Print the listing below again, exactly. Skip the pictures.
** Opening Provided material block **
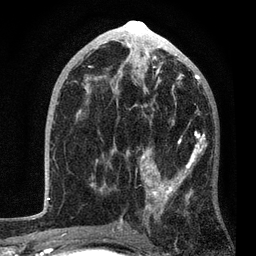
Breast MRI, one axial slice. Position 44 of 80 along the scan axis. Cropped to one breast. Dynamic contrast-enhanced series, time point 2 of 7 at this slice position (early post-contrast). 3 T. TE 2.2 ms, TR 5.4 ms. 2 mm slice thickness. 256 × 256 image matrix, field of view 150 × 150 mm. Female patient.
Outlined on this slice (semi-automatically segmented with operator editing):
- enhancing-tissue mask used for the functional tumour volume (all voxels passing the contrast-enhancement thresholds inside the analysis volume; usually the tumour): bounding box [x1, y1, x2, y2] px = [78, 85, 207, 234]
** Closing Provided material block **
| Response to this task |
Breast MRI, one axial slice. Position 44 of 80 along the scan axis. Cropped to one breast. Dynamic contrast-enhanced series, time point 2 of 7 at this slice position (early post-contrast). 3 T. TE 2.2 ms, TR 5.4 ms. 2 mm slice thickness. 256 × 256 image matrix, field of view 150 × 150 mm. Female patient.
Outlined on this slice (semi-automatically segmented with operator editing):
- enhancing-tissue mask used for the functional tumour volume (all voxels passing the contrast-enhancement thresholds inside the analysis volume; usually the tumour): bounding box [x1, y1, x2, y2] px = [78, 85, 207, 234]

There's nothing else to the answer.